**Work request:** All the lines below need retyping exactly, apart from the images.

**Data segment:**
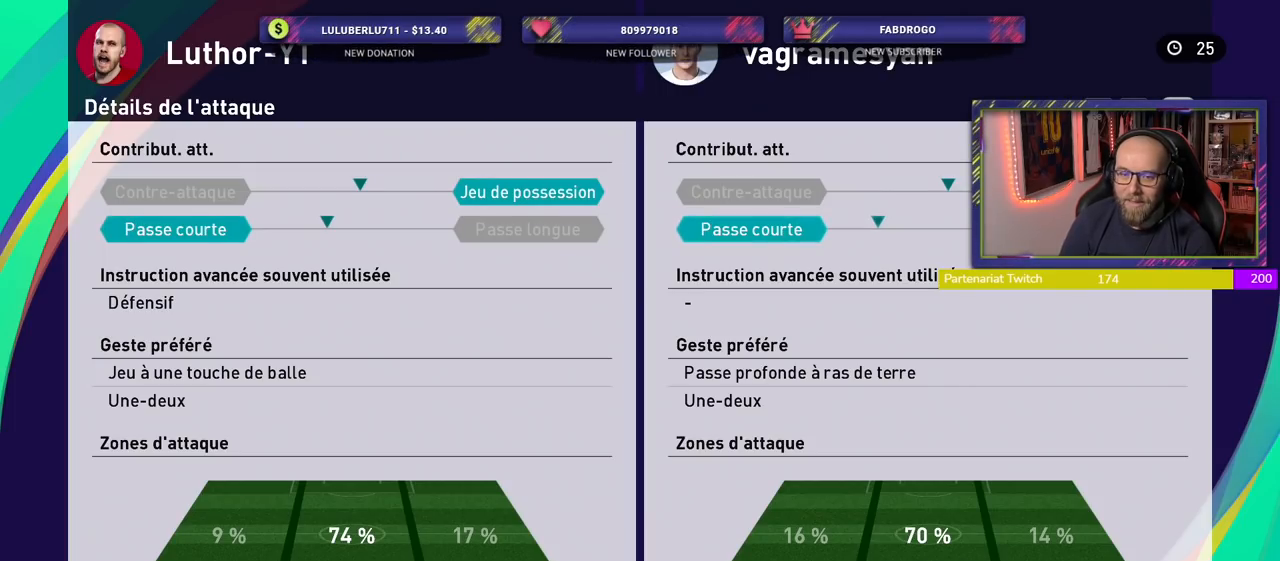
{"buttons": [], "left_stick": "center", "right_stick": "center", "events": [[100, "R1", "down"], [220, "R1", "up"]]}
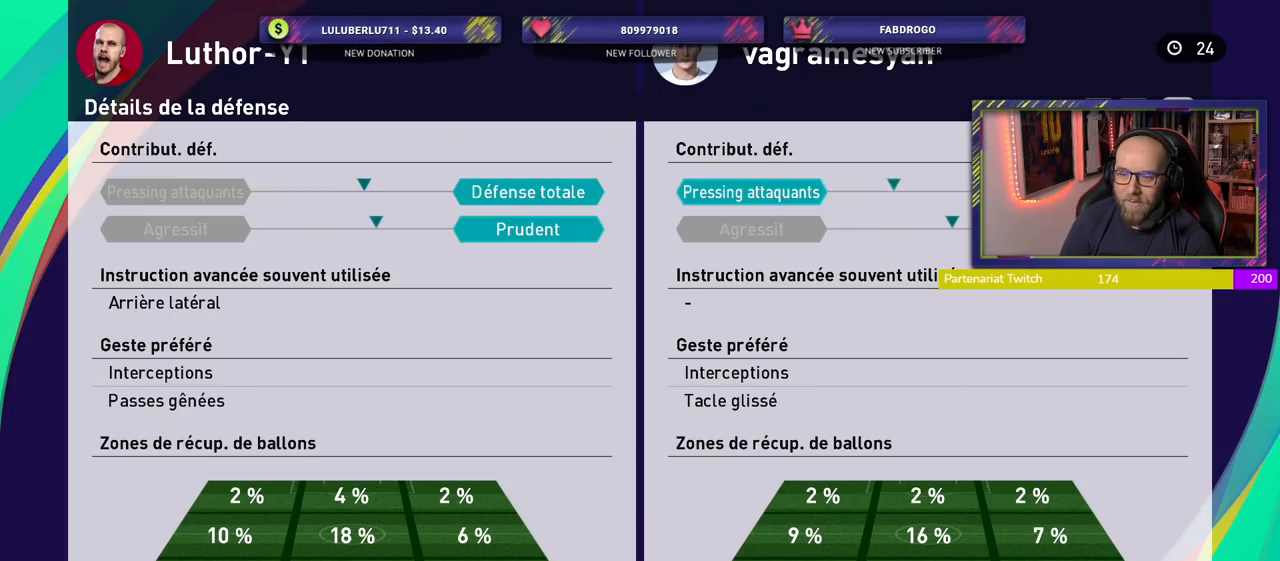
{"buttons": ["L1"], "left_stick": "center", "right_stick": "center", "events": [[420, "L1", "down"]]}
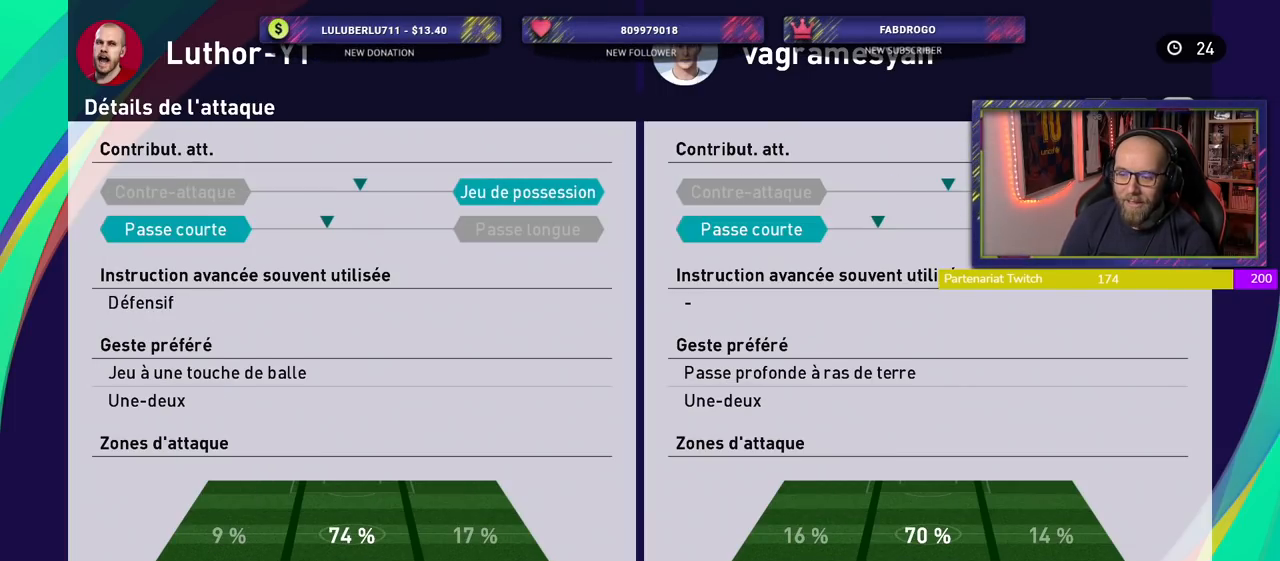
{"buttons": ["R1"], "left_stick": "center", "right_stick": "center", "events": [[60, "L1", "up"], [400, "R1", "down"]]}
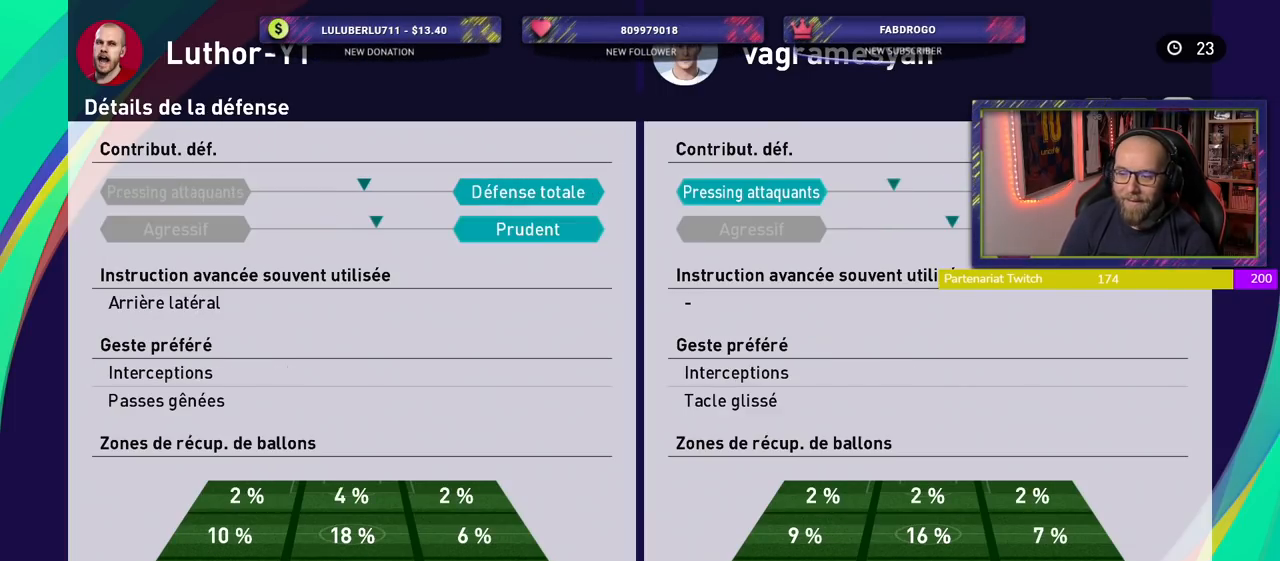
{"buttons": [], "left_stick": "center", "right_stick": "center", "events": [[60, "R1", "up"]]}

**Task solution:**
{"buttons": [], "left_stick": "center", "right_stick": "center", "events": [[100, "R1", "down"], [220, "R1", "up"]]}
{"buttons": ["L1"], "left_stick": "center", "right_stick": "center", "events": [[420, "L1", "down"]]}
{"buttons": ["R1"], "left_stick": "center", "right_stick": "center", "events": [[60, "L1", "up"], [400, "R1", "down"]]}
{"buttons": [], "left_stick": "center", "right_stick": "center", "events": [[60, "R1", "up"]]}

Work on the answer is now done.